Earlier this month Botham Jean, a 26-year-old black man, was shot dead in his own home by police officer Amber Guyger.
Explaining herself after the shooting, which saw her arrested for manslaughter, Guyger recalled that she had accidentally wandered into Jean's house and mistaken it for her own. When he emerged she feared he was an intruder, so she retaliated against the supposed danger by firing the fatal shot.
Democrat Beto O'Rourke, currently running for office in Texas against Republican candidate Ted Cruz, responded to the news by giving an impassioned, anti-racist speech at a local church, which Cruz then shared.
‘In Beto O'Rourke's Own Words', he wrote, implying that speaking out against racially-charged police brutality is... bad?
In his speech, O'Rourke says:
How can it be — in this day and age, in this very year, in this community — that a young man, African American, in his own apartment, is shot and killed by a police officer?

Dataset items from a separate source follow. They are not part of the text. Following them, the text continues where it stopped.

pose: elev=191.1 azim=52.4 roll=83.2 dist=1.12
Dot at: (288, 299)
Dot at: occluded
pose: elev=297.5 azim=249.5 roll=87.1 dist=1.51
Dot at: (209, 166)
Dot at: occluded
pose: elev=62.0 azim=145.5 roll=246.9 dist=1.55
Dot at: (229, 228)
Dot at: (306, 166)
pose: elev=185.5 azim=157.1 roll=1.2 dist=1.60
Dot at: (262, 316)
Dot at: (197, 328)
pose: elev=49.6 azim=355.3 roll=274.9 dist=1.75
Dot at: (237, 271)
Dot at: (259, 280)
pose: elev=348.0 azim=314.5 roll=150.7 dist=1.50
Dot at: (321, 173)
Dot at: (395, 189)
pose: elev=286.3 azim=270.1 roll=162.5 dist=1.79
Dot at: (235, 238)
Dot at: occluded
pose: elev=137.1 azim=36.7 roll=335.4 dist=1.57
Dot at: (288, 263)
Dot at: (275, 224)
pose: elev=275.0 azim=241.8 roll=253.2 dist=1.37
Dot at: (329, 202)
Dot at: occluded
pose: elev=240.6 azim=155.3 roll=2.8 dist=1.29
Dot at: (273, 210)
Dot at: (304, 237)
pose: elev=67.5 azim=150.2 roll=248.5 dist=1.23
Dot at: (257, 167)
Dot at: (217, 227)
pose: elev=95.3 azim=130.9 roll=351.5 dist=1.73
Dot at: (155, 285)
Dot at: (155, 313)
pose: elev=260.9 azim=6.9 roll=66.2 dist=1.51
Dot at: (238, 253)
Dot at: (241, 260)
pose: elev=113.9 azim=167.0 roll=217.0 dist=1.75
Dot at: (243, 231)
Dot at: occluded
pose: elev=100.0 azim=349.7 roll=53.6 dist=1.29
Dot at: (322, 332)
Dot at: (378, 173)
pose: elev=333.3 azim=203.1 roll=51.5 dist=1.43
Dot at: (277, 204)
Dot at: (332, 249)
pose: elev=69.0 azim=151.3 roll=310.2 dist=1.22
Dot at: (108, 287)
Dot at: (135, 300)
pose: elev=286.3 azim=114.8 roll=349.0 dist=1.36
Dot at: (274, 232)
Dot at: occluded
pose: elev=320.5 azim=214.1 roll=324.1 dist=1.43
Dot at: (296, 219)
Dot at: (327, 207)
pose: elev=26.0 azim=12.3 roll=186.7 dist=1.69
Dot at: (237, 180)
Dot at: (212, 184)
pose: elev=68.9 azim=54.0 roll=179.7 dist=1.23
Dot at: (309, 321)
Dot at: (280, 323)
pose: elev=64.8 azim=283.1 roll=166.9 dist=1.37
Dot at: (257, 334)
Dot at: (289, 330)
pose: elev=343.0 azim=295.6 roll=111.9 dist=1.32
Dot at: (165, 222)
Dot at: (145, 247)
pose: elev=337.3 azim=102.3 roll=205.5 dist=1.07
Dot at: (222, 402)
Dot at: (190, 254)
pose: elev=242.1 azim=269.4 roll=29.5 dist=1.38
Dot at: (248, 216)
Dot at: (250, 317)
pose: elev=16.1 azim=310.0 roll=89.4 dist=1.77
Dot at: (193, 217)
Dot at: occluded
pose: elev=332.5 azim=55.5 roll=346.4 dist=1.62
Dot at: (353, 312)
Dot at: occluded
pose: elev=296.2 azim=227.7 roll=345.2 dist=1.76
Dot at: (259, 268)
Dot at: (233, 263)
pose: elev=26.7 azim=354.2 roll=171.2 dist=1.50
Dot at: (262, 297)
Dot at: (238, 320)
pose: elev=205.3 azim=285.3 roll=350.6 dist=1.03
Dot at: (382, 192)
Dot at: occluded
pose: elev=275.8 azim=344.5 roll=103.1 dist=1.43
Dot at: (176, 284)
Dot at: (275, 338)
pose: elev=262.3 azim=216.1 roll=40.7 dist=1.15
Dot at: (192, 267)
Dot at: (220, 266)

And when, when we all want justice, and the facts, and the information to make an informed decision, what is released to the public? The fact that he had a small amount of marijuana in his kitchen.
How can it be just in this country? How can we continue to lose the lives of unarmed black men in the United States of America at the hands of white police officers?
That is not justice. That is not us. That can and that must change. Are you with me on this?
The crowd erupted into cheers at O'Rourke's speech, so it was more than a little bewildering to see Cruz share it with the implication that it was somehow negative. Was he saying that black men should continue to be shot dead? Or that the police officer was somehow justified in shooting Jean?
People were quick to call out Cruz, describing his tweet as a 'self-own'.
Others were just generally confused, and highlighted that the speech didn't exactly make O'Rourke look bad.
All in all, not exactly the wisest campaign move from Cruz.